Human health and well-being
Living green infrastructure contributes directly and indirectly to our physical and mental health and well-being as well, another potentially huge category of savings.

Poor air quality costs the Canadian health care system nearly $5.7 billion each year directly, in costs to hospitalize people, and $6.7 billion in indirect expenses associated with disability and premature deaths. Plants improve air quality through their ability to catch particulate matter on rough leafy surfaces. Plants also metabolize certain types of chemical pollution, such as benzene and carbon dioxide, as well as removing tiny carcinogenic particles from the air.

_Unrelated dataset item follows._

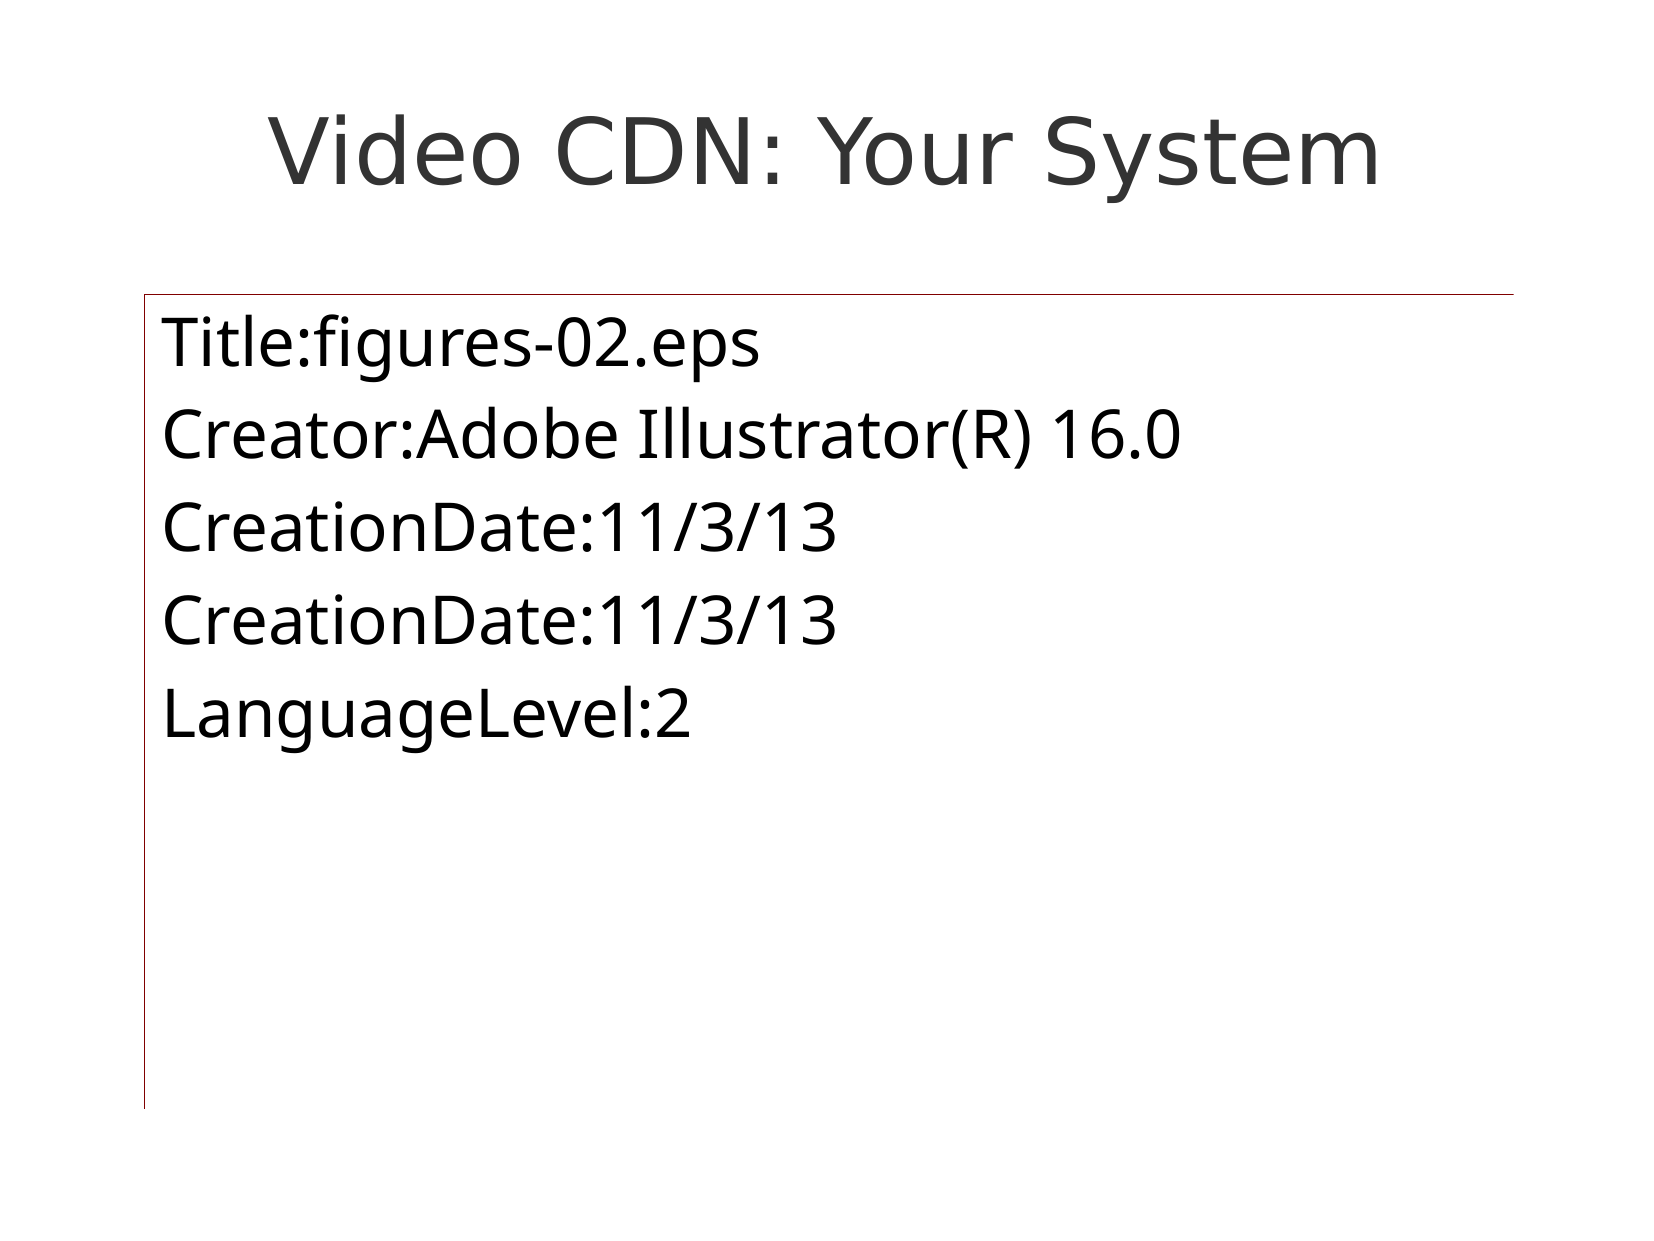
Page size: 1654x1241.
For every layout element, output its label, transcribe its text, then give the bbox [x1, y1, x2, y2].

title Video CDN: Your System [82, 49, 1571, 257]
picture [139, 290, 1514, 1109]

Providing children with nearby opportunities for natural playgrounds and unstructured play is an important strategy for combating the rise in sedentary lifestyles. Too many children are more inactive now than ever and the future costs of this will be staggering. Accessible green roofs and walls provide new gardening and recreational opportunities on underutilized surfaces in our cities. Parks with trails through natural areas provide important recreational infrastructure.

Studies show that contact with nature can reduce stress, a major contributing factor for depression, impaired immune systems and infections. A recent study conducted by Ian Alcock, of the University of Exeter in the U.K., tracked 1,000 participants for over five years. In the study, people who moved to densely-built or grey areas suffered a decline in mental health.

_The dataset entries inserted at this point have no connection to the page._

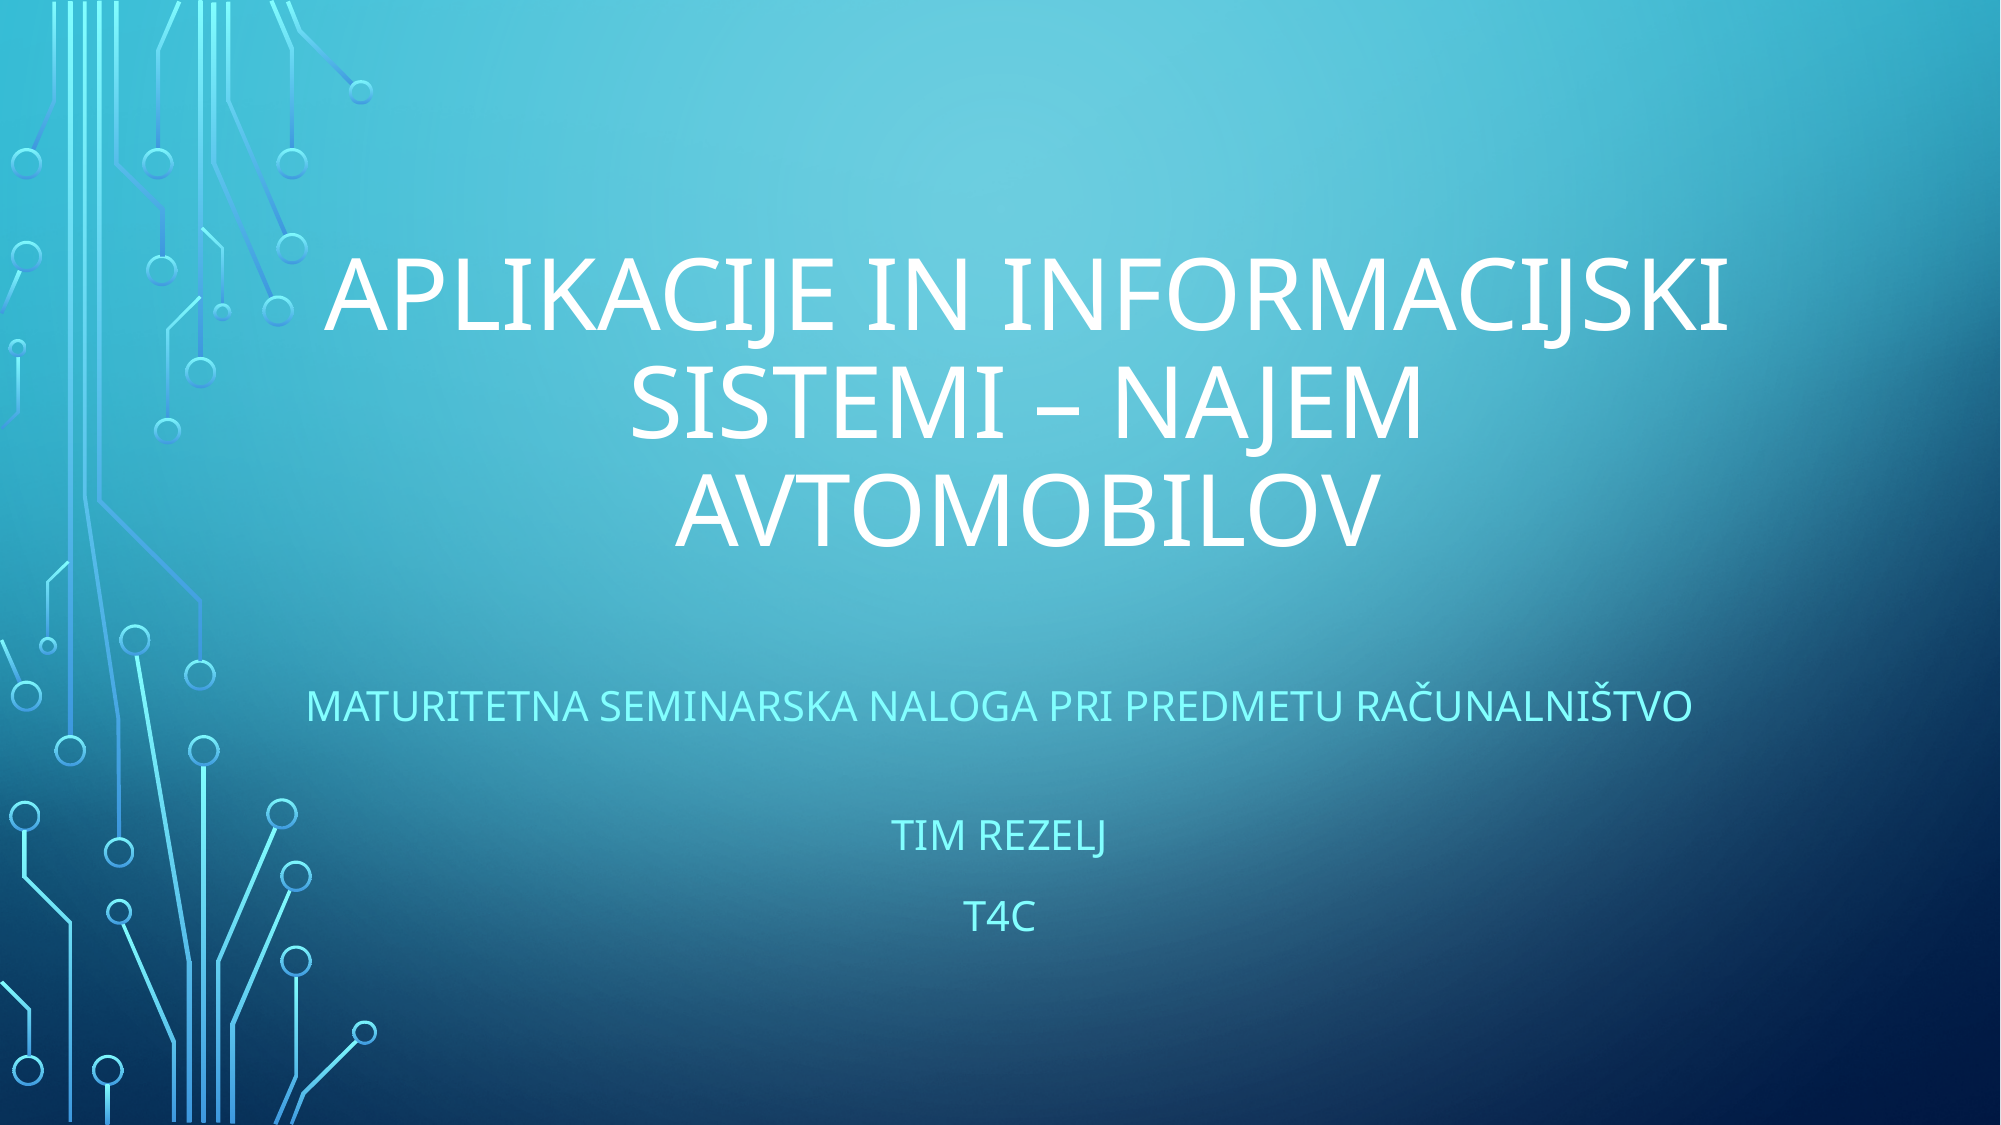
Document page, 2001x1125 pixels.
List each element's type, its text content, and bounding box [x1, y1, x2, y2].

title Aplikacije in informacijski sistemi – Najem avtomobilov [307, 184, 1750, 576]
subtitle Maturitetna seminarska naloga pri predmetu računalništvo [0, 590, 2000, 775]
text_box Tim rezelj t4c [0, 790, 2000, 1016]
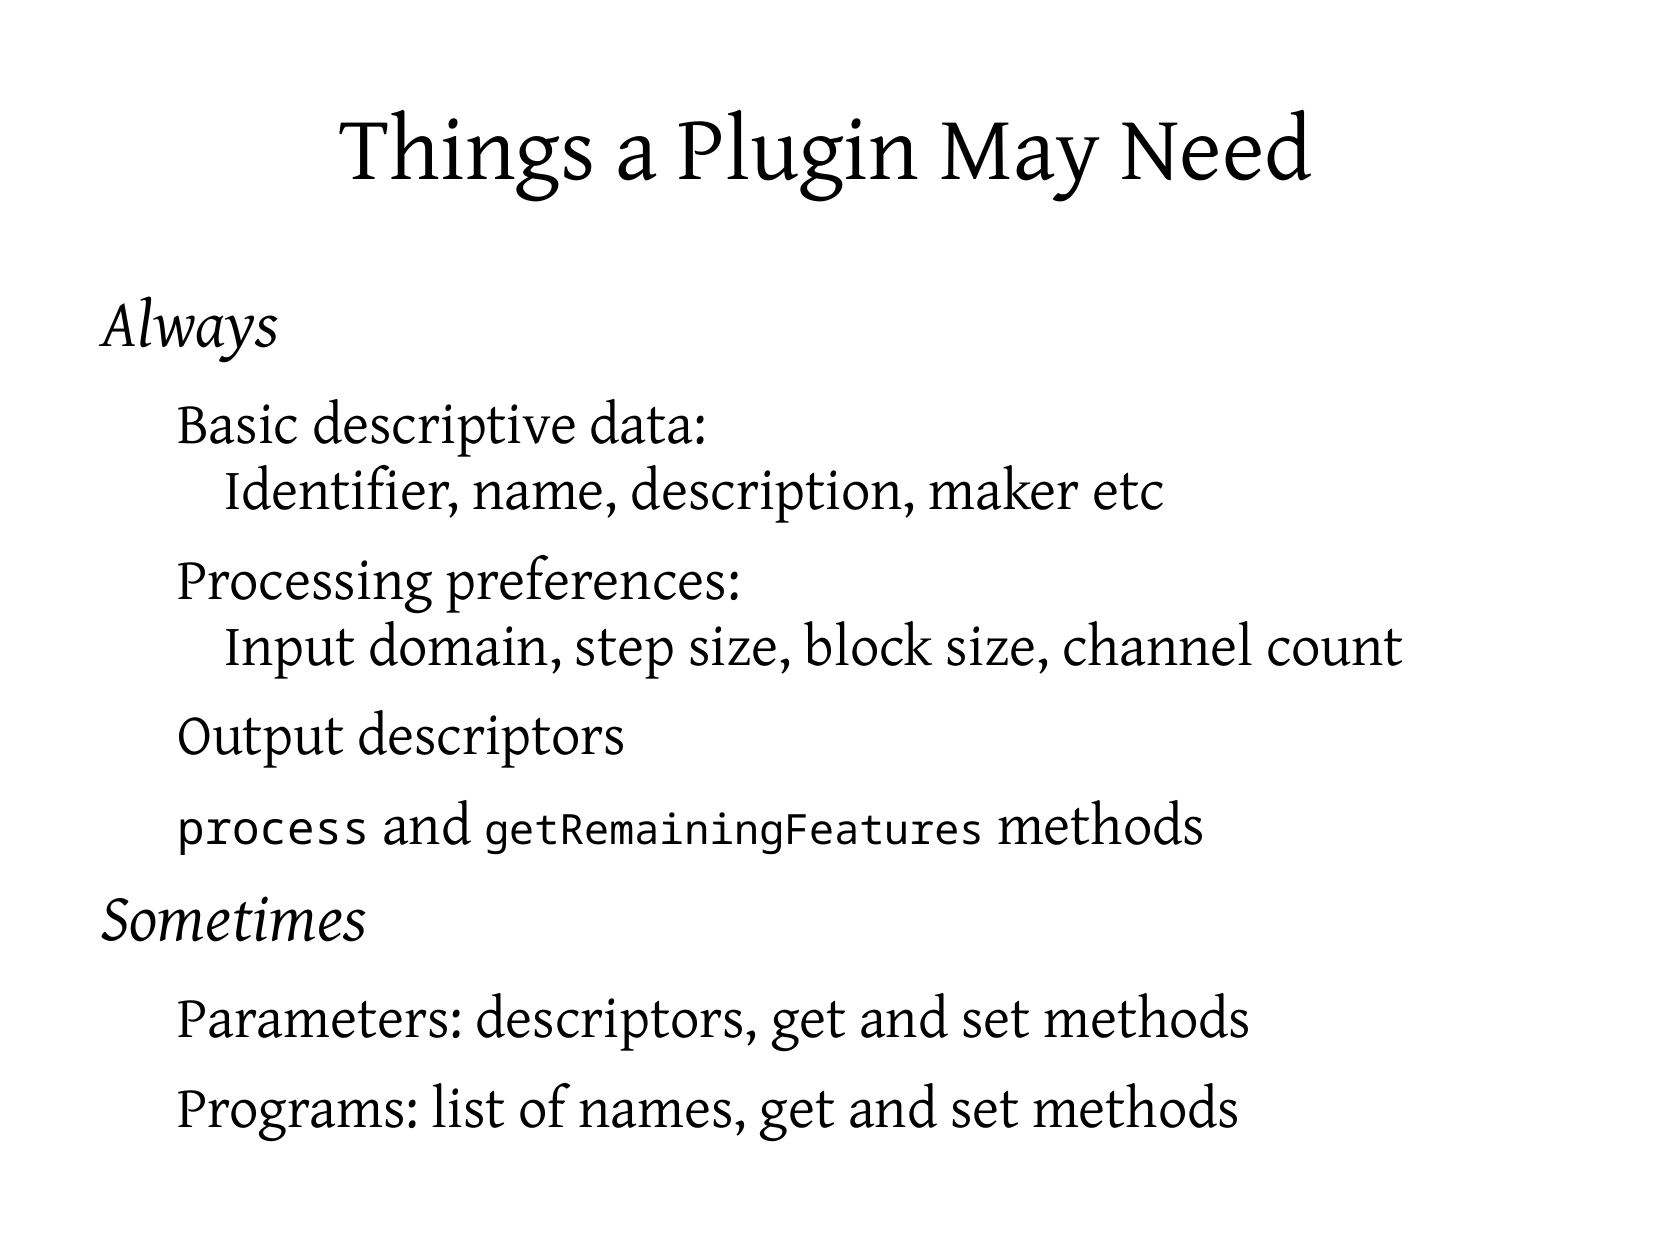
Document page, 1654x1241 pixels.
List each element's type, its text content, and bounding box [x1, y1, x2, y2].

Having a job contributes considerably to supporting our health and well-being. Green infrastructure projects tend to be more labour-intensive than traditional forms of infrastructure. So for each dollar invested, more employment is generated. Research in one of Canada’s major cities indicates that for every $170,000 to $520,000 invested in green roofs, a year of employment is created for one person based on the direct labour related to design and installation. Indirect jobs associated with green infrastructure components include growing plants, manufacturing roof systems and blending growing media.

Benefits beyond aesthetics
The American biologist Edward O. Wilson developed the Biophilia Hypothesis, which argues that humans share an innate attraction to nature, and connecting with nature directly affects our mental and physical well-being. Bill Browning, a veteran green building designer, researcher and analyst, has studied the many benefits that result from integrating nature into the building design process. Among these are reduced illness and absenteeism, better employee retention, faster healing rates for hospital patients, better classroom learning rates, improved retail sales from greener streets and natural lighting and reduced levels of crime and violence.

Next steps
Communities need to understand that green infrastructure can deliver preventive health care benefits that reduce expenditures, lengthen lives and improve quality of life. More research is needed to understand the full extent of these benefits, and help practitioners and policy makers better quantify them.

If the public had a real choice in the matter, do you think they would invest in a new power or water treatment plant in a remote location, or in green infrastructure spread throughout their own community?
Steven Peck is president of Green Roofs for Healthy Cities.